◆ **Document excerpt**:
+ + + + +

I have driven past the Pleasant View schoolhouse and cemetery a thousand times, almost daily except when the flood took out the bridge between my house and Anne’s. I’ve parked and walked among the weathered gravestones looking west at the snowcapped mountains. Yes, I have shared Anne’s view many times. It is one of my favorite vistas anywhere. But I could not bring myself to call her back.

What could I say, “I’m sorry”? “I’m sorry you had the bad luck to live 1,000 feet into Weld County so the state of Colorado is going to allow, even encourage, Encana to destroy everything you have worked for your entire life”?

Would it have made her feel better to know that her incomprehensibly unfair situation was in no way unique — that the state and oil industry are so in bed with one another that they have done the exact same thing to thousands of other innocent taxpaying homeowners cursed to live in places with shale oil and spineless local officials?

Would it have helped for me to tell her that her community’s tragic story isn’t even news anymore because sticking oil and gas wells next to people’s houses potentially making them sick and threatening their property values has become so commonplace?

+ + + + +

◆ **Dataset extract**:
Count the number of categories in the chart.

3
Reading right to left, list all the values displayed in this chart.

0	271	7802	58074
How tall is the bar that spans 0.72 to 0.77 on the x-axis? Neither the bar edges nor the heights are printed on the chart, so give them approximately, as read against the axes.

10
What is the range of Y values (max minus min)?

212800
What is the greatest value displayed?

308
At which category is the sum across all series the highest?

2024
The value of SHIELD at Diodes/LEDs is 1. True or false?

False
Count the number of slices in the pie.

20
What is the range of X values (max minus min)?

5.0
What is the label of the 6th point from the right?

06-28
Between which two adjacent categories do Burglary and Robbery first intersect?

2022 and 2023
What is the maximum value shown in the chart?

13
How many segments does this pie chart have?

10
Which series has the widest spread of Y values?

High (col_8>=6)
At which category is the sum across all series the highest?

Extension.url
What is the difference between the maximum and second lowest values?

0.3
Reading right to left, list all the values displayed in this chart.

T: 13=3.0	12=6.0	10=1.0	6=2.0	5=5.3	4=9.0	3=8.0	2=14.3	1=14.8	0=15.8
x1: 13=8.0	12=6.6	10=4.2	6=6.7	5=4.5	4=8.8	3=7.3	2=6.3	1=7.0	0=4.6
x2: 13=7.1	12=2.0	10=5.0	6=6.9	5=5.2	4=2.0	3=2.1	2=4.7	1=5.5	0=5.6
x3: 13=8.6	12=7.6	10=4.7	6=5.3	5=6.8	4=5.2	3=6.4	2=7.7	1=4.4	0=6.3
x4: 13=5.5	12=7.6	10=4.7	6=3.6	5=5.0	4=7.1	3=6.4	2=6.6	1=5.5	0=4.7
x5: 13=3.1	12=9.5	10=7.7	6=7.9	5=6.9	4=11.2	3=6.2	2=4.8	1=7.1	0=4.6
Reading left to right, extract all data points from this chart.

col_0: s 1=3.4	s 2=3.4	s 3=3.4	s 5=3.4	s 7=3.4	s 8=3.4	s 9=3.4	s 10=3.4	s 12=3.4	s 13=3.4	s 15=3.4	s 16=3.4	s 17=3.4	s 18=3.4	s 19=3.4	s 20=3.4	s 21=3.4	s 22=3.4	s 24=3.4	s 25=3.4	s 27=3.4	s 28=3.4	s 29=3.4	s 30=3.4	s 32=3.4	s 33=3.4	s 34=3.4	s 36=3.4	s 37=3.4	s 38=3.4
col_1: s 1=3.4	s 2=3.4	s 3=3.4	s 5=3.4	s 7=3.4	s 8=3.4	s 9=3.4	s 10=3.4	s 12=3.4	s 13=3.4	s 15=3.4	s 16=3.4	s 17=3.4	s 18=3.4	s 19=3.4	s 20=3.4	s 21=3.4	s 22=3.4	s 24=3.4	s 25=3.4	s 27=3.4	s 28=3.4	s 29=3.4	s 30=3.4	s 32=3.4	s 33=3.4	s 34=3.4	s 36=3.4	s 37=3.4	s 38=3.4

+ + + + +

◆ **Questions to answer**:
1. Quote everything in the Pleasant View passage from "What could I" down to "spineless local officials?".
2. Summarize the Pleasant View passage in two sentences.
Use only the Pleasant View passage, not the records.

◆ **Set of answers**:
1.
What could I say, “I’m sorry”? “I’m sorry you had the bad luck to live 1,000 feet into Weld County so the state of Colorado is going to allow, even encourage, Encana to destroy everything you have worked for your entire life”?

Would it have made her feel better to know that her incomprehensibly unfair situation was in no way unique — that the state and oil industry are so in bed with one another that they have done the exact same thing to thousands of other innocent taxpaying homeowners cursed to live in places with shale oil and spineless local officials?

2. The writer has driven past the Pleasant View schoolhouse and cemetery almost daily and shares Anne's view of the snowcapped mountains, but could not manage to call her back. The writer wonders what could be said to her, since she lives 1,000 feet into Weld County, where the state will let Encana destroy her life's work, and since the state and oil industry have done the same to thousands of other homeowners, so her community's story is no longer news.